Restoration Opens at the La Jolla Playhouse
DWANE BROWN (News Anchor): "Restoration" premieres at the La Jolla Playhouse next week. It's a play inspired by the true story of a woman who restored Michelangelo's David for the sculpture's 500th anniversary. Award-winning actress Claudia Shear wrote and stars in Restoration. Arts producer Angela Carone checks in on the preparations.
[Sound of machine shop]
ANGELA CARONE (Arts Producer): Behind the theaters of the La Jolla Playhouse, there's a large warehouse that serves as the scenic arts studio.
SCOTT PASK (Set Designer): There are knives around, a lot research materials.
CARONE: Scott Pask is the set designer for "Restoration."
PASK: Photographs of the sculpture from every angle, a lot of books that we've gotten from Florence that are very specific to the technical aspects of the restoration.
CARONE: It is here in this studio that large sections of Michelangelo's David are being constructed out of styrofoam.
PASK: And there's a chest and a stomach and a buttock and an eye over there on the floor [laughs].
CARONE: These body parts will soon be moved to the theater for tech rehearsals. Pask walks over and picks up a giant styrofoam hand, which still isn't quite right. He explains why the hand is so complicated to make.
PASK: It's just the posture of it and the way it's formed on his thigh. It implies a lot of tension and the emotion that is just in that hand. It's why this is such an incredible piece of sculpture.
CARONE: While the designers work on the set, the actors rehearse in a nearby building.
CARONE: Claudia Shear spent two years writing "Restoration." She's also playing the lead role, a woman named Giulia who's given the job of restoring the David. As part of her research, Shear went to Florence and interviewed people who see the statue every day.

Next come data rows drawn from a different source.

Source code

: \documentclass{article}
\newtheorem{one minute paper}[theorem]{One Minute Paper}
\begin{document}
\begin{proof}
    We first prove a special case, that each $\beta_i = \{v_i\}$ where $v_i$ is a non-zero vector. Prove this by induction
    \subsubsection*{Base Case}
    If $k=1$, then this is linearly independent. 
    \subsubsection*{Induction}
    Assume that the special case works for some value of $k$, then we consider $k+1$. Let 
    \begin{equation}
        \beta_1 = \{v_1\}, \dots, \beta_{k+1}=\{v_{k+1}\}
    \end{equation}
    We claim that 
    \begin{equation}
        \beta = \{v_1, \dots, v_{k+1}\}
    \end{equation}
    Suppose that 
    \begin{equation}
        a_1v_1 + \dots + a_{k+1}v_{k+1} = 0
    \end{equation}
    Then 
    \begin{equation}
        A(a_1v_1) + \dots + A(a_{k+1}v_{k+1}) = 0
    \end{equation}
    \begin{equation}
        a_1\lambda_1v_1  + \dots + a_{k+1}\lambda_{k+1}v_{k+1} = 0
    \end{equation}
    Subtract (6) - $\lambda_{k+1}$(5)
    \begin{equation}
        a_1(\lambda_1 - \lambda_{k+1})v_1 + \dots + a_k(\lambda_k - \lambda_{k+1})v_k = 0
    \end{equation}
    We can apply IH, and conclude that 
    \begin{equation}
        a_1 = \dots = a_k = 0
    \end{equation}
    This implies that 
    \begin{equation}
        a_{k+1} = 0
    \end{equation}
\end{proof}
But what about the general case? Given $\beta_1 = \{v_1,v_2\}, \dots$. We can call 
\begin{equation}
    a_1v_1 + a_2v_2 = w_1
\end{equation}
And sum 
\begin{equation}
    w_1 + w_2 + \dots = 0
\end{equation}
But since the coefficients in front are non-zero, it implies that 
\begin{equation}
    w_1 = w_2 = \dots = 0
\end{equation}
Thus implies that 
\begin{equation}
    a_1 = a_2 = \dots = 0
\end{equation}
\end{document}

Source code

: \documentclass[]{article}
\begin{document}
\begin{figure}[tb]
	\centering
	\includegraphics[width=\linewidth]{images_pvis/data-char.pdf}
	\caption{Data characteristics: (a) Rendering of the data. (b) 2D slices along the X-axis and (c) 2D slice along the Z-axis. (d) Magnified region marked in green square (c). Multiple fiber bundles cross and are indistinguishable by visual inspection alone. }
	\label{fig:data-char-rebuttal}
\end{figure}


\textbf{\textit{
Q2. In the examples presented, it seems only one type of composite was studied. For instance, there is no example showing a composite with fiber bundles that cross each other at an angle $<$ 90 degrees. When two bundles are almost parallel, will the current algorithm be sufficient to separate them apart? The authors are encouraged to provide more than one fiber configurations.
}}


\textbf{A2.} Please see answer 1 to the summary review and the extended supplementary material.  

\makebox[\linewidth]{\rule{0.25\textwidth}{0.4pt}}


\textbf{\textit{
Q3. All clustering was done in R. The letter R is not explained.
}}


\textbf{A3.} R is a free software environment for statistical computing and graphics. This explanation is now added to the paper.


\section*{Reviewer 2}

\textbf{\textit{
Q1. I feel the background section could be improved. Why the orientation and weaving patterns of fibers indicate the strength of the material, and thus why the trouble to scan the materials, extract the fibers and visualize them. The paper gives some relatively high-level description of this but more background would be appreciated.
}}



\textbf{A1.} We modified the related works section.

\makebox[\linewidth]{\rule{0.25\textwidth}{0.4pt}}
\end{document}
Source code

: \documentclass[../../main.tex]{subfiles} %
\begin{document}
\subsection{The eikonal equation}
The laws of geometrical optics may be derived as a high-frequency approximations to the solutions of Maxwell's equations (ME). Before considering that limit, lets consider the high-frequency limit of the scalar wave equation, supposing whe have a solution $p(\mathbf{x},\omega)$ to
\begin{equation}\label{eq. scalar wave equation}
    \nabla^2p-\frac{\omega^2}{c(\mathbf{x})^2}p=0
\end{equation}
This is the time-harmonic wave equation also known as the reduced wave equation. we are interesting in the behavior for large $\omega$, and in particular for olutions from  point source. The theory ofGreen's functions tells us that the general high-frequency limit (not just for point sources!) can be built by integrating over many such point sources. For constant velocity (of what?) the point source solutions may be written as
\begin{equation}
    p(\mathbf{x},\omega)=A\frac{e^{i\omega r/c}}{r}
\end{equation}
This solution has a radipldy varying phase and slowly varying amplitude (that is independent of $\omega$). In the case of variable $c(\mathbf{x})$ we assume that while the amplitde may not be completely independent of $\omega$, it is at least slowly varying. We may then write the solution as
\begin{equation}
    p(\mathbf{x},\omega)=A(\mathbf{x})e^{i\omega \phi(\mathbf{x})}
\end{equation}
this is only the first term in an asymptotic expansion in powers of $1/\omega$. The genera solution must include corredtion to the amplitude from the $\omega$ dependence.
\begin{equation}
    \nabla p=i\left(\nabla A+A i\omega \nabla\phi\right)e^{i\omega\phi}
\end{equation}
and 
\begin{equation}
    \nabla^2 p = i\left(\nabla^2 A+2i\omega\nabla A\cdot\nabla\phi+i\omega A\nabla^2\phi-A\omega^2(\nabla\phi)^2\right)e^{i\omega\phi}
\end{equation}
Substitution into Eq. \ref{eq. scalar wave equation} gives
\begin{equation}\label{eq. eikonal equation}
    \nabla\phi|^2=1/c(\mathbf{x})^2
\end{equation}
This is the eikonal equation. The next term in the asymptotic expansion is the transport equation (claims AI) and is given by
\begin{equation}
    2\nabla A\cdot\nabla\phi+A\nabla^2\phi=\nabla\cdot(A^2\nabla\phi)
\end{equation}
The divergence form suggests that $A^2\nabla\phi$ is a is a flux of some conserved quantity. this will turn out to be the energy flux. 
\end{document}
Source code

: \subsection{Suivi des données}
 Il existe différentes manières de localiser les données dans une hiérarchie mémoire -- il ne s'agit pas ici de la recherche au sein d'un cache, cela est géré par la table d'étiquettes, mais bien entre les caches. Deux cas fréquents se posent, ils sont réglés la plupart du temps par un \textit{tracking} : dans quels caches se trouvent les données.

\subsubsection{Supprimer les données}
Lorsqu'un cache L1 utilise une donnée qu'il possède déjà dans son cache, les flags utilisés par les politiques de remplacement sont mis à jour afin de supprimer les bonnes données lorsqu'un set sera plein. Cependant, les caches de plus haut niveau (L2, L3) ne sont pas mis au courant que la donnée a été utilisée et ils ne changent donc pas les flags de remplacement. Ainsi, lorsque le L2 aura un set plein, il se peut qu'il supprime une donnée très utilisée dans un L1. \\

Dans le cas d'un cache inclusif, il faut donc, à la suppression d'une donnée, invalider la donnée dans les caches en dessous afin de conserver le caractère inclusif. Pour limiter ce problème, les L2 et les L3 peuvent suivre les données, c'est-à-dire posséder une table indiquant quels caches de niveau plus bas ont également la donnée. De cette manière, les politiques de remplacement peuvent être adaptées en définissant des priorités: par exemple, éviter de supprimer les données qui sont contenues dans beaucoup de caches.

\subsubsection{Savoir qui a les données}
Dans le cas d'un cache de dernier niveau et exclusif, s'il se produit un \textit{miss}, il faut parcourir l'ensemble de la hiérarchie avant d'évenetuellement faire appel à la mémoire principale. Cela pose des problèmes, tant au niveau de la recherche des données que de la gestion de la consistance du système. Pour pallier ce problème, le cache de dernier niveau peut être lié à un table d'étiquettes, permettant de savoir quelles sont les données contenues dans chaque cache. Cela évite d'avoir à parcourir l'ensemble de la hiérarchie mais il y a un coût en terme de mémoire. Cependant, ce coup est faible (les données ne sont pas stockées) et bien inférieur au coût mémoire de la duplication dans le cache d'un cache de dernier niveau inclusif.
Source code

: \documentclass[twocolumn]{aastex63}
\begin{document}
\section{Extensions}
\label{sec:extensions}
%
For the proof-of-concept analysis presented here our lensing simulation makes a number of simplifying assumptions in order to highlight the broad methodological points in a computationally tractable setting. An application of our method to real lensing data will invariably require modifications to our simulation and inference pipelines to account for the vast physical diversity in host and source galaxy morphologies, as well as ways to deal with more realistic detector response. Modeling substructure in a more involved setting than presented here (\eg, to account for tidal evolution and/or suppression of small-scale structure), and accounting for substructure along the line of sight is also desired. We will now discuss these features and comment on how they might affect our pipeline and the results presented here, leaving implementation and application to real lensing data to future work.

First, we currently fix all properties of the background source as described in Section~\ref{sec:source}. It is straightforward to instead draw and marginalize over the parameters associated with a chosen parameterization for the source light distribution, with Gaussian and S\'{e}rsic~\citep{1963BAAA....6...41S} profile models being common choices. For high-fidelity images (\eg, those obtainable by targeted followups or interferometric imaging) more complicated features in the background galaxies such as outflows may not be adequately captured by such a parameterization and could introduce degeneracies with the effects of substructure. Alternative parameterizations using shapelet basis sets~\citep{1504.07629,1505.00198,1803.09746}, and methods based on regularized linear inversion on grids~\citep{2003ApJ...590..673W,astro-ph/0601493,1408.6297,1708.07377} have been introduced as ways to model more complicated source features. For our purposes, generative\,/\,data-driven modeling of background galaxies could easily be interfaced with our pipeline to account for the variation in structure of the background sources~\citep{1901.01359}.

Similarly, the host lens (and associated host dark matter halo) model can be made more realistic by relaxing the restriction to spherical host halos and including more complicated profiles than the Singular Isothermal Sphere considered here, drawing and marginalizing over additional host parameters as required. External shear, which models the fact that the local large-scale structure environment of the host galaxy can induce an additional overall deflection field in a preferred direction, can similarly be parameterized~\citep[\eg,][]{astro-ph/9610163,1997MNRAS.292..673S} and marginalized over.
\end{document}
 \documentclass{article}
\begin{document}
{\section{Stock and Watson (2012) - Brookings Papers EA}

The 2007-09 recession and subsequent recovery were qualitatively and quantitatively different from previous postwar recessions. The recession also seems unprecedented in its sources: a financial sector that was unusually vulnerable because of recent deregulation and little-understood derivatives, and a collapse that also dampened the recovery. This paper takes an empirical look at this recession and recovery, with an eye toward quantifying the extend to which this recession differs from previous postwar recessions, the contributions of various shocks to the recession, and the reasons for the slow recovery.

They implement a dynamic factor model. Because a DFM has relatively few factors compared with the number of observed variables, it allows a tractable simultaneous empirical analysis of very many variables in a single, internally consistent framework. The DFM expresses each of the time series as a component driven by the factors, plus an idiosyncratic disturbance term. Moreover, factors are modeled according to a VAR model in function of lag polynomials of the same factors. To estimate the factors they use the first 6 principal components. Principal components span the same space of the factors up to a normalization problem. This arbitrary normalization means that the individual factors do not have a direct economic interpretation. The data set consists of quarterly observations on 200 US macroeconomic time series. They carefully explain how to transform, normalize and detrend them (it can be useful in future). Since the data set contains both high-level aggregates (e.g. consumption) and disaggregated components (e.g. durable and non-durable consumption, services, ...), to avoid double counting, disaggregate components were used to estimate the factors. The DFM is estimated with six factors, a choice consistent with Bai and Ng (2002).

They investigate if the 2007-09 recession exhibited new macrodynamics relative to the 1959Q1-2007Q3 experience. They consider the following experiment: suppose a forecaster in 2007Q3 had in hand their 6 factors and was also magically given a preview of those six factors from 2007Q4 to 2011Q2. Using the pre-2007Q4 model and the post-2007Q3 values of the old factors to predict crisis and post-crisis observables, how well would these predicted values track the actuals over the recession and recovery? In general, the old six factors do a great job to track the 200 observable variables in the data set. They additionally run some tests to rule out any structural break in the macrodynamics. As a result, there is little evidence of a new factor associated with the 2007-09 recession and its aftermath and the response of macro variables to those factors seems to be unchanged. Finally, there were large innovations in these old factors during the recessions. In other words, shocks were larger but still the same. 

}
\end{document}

CLAUDIA SHEAR (Playwright and Actress): Which I remember walking around the piazza a few times before I got the nerve up and I went over to this table and it was a grandmother, a mother and a daughter.
CARONE: Shear spent many hours talking to art historians and scholars, but it was a teenager who opened her eyes to a different way of seeing the David.
SHEAR: And then the grandaughter, who is about 16 years old, and you think about your average 16-year-old and she'd be like I don't know, I hate the David. And this girl was like, you know, his hand is so gentle. He's not holding a rock, he's not throwing anything. His hand is resting there, he's so gentle.
CARONE: The David is often surrounded by tourists, but Shear accomplished a rare feat. She arranged to spend time alone with the David, but only after some persistence.
SHEAR: I worked the phones like I cannot tell you, I got the guy who sells tickets. Eventually I got with Senora Falletti the woman who runs the Accademia, and she was probably like what in the holy hell is this? This woman with this appalling Italian, she can't use the subjunctive, what does she want?
CARONE: She wanted a sense of what it must have been like to spend a year alone with quote "the most beautiful man in the world." On the morning of her solitary visit, Shear rose at dawn and went to the Accademia to stand in the room with the David all by herself.
SHEAR: Basically I ran in and I remember throwing down my coat and my bag and I starting laughing. I started laughing. And I said hello, and then I went hello, hello! [laughs]
CARONE: Shear also met Cinzia Parnagoni, the woman who restored the statue in 2004 and who inspired this play. Parnagoni told her that restoring the David was the most profound experience of her life. Shear's Guilia undergoes a similar transformation in "Restoration."
CARONE: Shear was last seen on Broadway as Mae West in the play "Dirty Blonde," which she also wrote. She says Mae West would have appreciated Michelangelo's David.
SHEAR: She liked men with muscles, she liked men with hair, and she liked men full stop. Oh, as Mae would say. [laughs]
CARONE: For KPBS radio, I'm Angela Carone.
BROWN: "Restoration" runs from June 23rd through July 19th at the La Jolla Playhouse. To see pictures from Angela's visit there, go to kpbs.org.